The call came as senior officials from the Association of Southeast Asian Nations (ASEAN) held talks here ahead of Friday's inaugural meeting of finance ministers from Asia and Europe which will focus on the currency crisis.
"Yes, I would like to see that," Thai Finance Minister Thanong Bidaya told reporters when asked whether ASEAN would adopt a joint front against speculators at the IMF-World Bank talks in Hong Kong.
Thanong said Bangkok realized that market forces had to be "respected" in an era of increasing financial sector liberalization, but said ways should be found to curb rampant speculation and stabilize battered regional currencies.
"It is quite important that somehow... some mechanics and techniques should be devised to stabilize the movements of all these currencies," Thanong said.

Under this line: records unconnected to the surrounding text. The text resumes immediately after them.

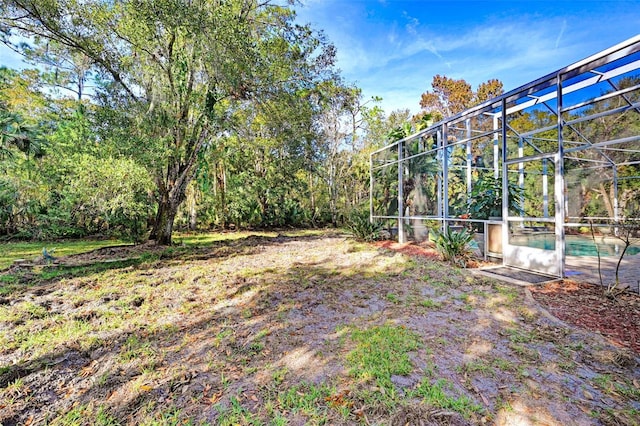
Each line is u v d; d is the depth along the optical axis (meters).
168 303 4.53
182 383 2.45
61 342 3.24
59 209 12.09
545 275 5.18
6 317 3.90
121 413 2.11
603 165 9.19
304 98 14.08
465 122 8.48
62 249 9.88
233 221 17.41
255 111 13.04
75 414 2.11
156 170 9.55
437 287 4.71
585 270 5.41
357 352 2.77
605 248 7.66
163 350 3.04
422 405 2.03
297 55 10.22
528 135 8.55
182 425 1.96
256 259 7.99
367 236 10.27
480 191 7.36
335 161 19.95
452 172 8.48
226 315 4.00
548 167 9.28
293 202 19.47
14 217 12.23
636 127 7.35
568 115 7.31
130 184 8.95
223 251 9.34
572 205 9.65
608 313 3.51
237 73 8.70
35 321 3.83
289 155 17.36
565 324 3.26
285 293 4.83
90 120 9.36
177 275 6.16
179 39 9.10
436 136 8.73
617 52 4.26
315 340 3.12
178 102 9.80
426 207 8.93
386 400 2.09
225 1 8.40
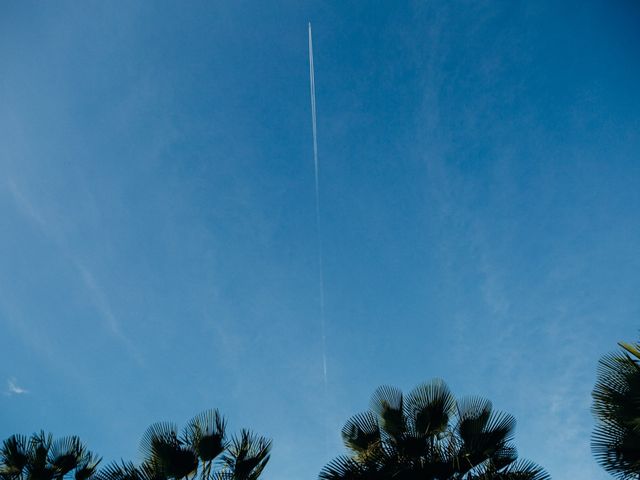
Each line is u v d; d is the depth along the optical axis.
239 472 7.42
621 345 5.61
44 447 8.86
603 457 5.28
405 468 6.17
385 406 7.21
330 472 6.25
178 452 7.34
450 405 7.04
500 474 5.91
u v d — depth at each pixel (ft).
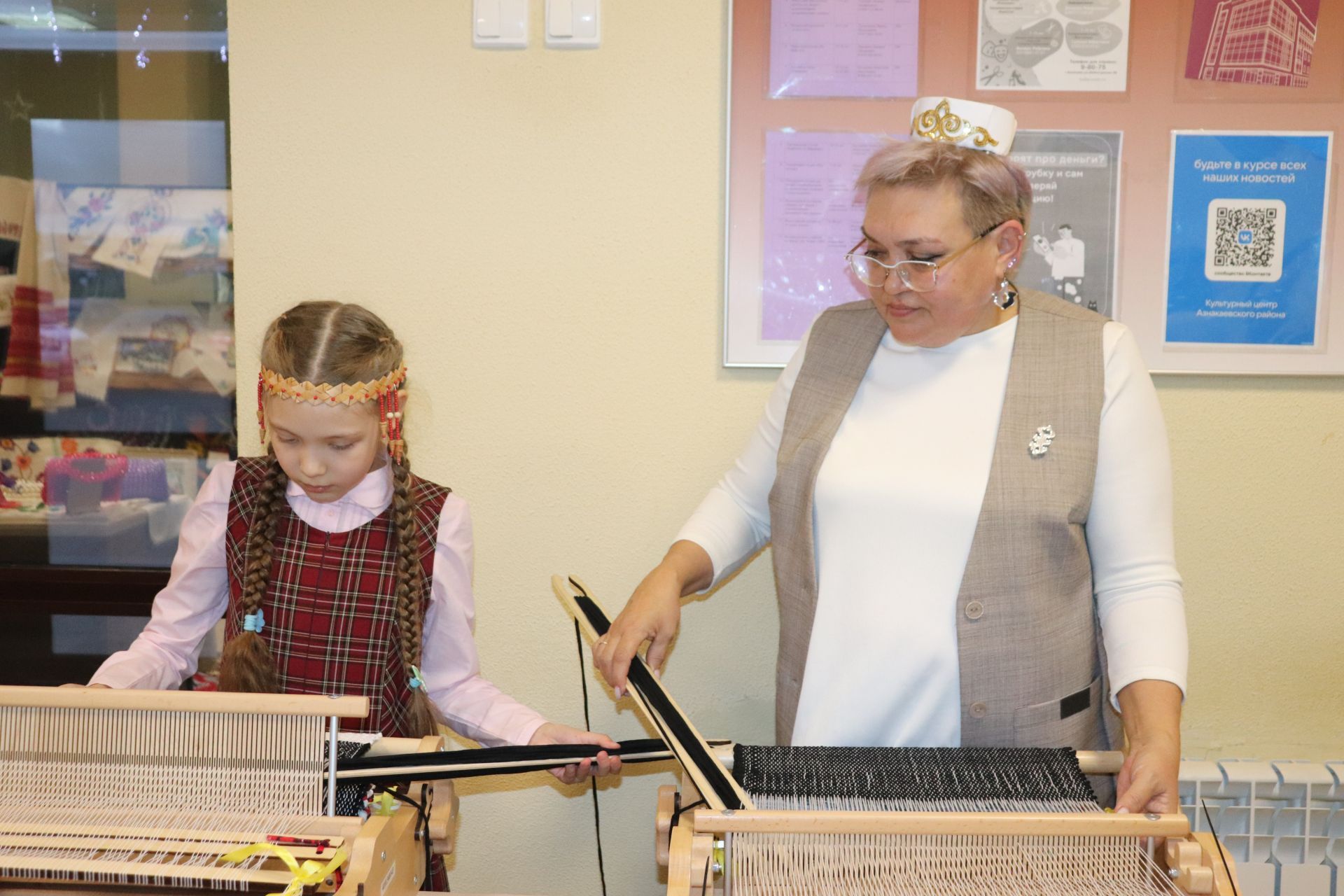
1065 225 5.41
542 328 5.62
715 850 2.97
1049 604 3.80
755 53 5.35
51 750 3.23
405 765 3.29
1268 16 5.24
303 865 2.88
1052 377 3.85
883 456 3.94
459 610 4.44
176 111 6.27
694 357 5.63
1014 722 3.81
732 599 5.82
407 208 5.55
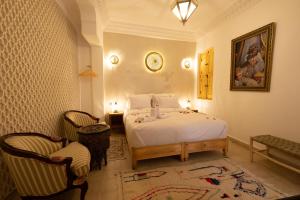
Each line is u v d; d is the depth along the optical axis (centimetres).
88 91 412
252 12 302
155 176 216
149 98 425
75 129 262
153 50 460
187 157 260
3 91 156
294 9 231
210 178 210
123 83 441
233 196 176
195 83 505
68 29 325
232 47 347
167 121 268
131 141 238
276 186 193
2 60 155
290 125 239
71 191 188
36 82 210
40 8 219
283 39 247
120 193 182
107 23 404
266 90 272
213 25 409
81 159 171
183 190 187
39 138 181
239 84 334
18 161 135
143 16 386
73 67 357
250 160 255
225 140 276
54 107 262
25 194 144
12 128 168
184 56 491
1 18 153
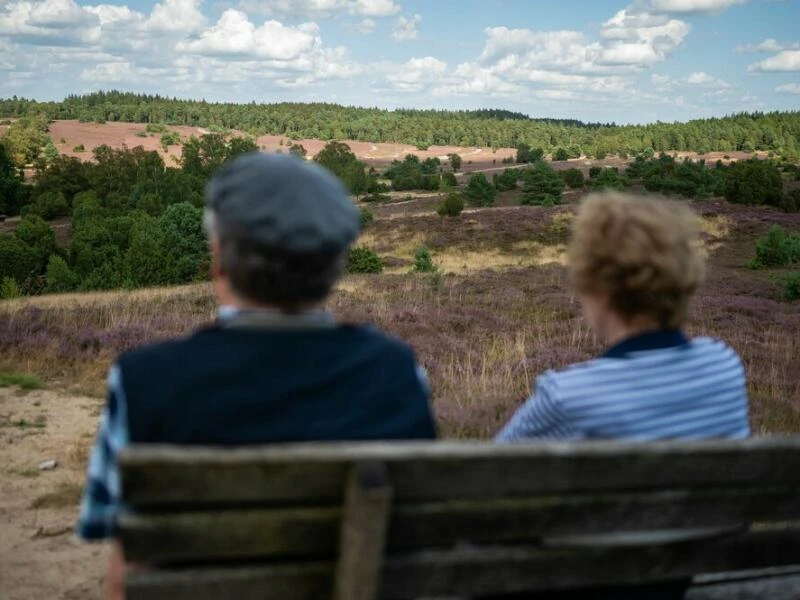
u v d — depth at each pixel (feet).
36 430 21.43
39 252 148.05
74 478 17.40
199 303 54.85
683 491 5.22
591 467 4.81
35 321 37.65
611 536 5.24
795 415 23.45
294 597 4.65
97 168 418.51
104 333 35.04
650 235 5.99
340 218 5.03
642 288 5.95
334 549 4.60
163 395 4.73
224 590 4.52
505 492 4.71
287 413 4.86
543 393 5.88
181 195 378.12
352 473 4.29
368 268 116.67
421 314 46.57
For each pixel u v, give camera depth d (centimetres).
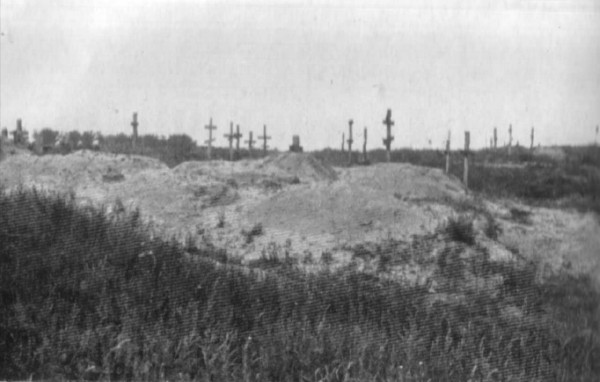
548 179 1862
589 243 1267
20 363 555
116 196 1356
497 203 1683
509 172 2002
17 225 774
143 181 1424
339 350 613
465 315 781
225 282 731
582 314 839
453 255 1081
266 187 1566
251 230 1226
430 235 1177
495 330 736
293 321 664
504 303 885
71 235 773
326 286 785
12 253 700
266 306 696
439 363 623
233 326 641
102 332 593
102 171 1510
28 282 648
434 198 1595
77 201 1240
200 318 639
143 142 2227
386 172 1744
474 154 2325
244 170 1695
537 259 1155
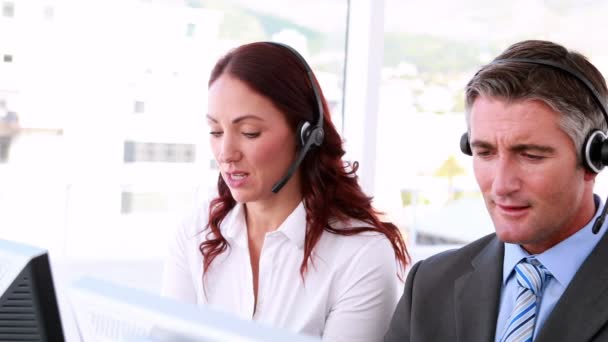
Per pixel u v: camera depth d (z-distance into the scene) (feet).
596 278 3.22
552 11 9.18
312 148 4.93
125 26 7.45
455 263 3.88
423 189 9.00
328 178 4.98
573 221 3.33
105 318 2.63
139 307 2.53
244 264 4.95
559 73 3.12
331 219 4.91
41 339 2.89
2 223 7.25
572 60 3.19
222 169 4.69
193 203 7.97
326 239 4.83
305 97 4.71
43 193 7.39
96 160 7.54
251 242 4.99
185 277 5.23
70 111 7.38
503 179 3.19
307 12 8.27
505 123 3.14
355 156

He did not say what specific measures Thailand wanted to see adopted to curb speculators who laid siege on regional currencies after the central Bank of Thailand floated the baht on July 2.
Analysts say ASEAN is expected to urge the International Monetary Fund (IMF) and the World Bank at the Hong Kong meeting to devise ways of curbing largely U.S.-based offshore hedge funds who led the attack.
Thailand floated the baht in an effective devaluation, abandoning its exorbitant defense of the currency with its economy in deep crisis under the weight of billions of dollars in bad debt run up by the finance sector.
Southeast Asian financial markets have since gone into a tailspin, with the Malaysian ringgit, the Indonesian rupiah and the Philippine peso hitting record lows while even the normally robust Singapore dollar has not been spared by currency speculators.
Stock prices have fallen sharply with foreign investors fleeing the region.
Senior officials Thursday agreed to pursue efforts to institute an ASEAN currency swap arrangement that would come to the aid of partners in need of liquidity at times of crisis, delegates said.
Supachai Phistvanich, permanent secretary at the Thai ministry of finance, said Brunei and Vietnam were not yet ready to join such an arrangement but would study the proposal.
Supachai said the ASEAN senior officials' meeting discussed the currency crisis, but refused to reveal substantive details which he said were a "secret."
He said finance ministers from the regional grouping would meet in Kuala Lumpur on December 2-3 in the run-up to an informal summit to be hosted by the Malaysian capital to discuss developments in the financial sector.
The meeting was reportedly proposed by Malaysia to discuss concrete cooperation in the fight against what it has called financial market "manipulation."
Thanong was due to meet with finance ministers from six other ASEAN member-states for informal talks yesterday ahead of an Asia-Europe meeting (ASEM) on financial sector cooperation.
Senior officials from the seven ASEAN members -- Brunei, Indonesia, Malaysia, the Philippines, Singapore, Thailand and Vietnam -- were holding preparatory talks here Thursday afternoon. ASEAN also groups Myanmar and Laos, which are not a part of the ASEM dialogue.
Thanong, who will chair the Asia-Europe finance ministers' meeting, said delegates from the two continents would aim for "constructive consultations" on ways to stabilize Southeast Asian financial markets.